Content starts

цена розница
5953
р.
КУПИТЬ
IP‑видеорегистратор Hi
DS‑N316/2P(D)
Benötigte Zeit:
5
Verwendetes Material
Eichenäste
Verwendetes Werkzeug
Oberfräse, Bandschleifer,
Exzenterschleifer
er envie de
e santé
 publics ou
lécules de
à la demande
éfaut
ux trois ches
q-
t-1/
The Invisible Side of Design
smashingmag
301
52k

Content ends
Content starts

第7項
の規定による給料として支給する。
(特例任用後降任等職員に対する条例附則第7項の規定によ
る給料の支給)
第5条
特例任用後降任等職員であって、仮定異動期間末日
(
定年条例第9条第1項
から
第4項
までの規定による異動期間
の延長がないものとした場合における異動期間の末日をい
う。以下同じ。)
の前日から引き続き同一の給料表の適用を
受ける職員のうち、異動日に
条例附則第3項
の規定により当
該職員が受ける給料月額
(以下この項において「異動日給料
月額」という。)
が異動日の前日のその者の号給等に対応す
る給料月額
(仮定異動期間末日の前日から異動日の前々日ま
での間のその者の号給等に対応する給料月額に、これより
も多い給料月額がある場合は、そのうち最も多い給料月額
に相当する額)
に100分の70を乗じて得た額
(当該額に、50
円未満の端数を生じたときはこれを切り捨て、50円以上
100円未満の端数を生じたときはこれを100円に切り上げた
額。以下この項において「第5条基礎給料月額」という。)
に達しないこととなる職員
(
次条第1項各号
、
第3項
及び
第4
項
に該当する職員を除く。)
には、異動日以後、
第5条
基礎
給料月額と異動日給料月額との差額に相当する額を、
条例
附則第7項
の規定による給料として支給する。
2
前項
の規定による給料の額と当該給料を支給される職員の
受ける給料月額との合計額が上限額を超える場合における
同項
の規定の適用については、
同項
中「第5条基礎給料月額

Content ends

**Directions**
How many lines in the records above contain the string "Verwendetes", counting only matches with the same capitalization? Reply with the number alone.

**Exercise answer**
2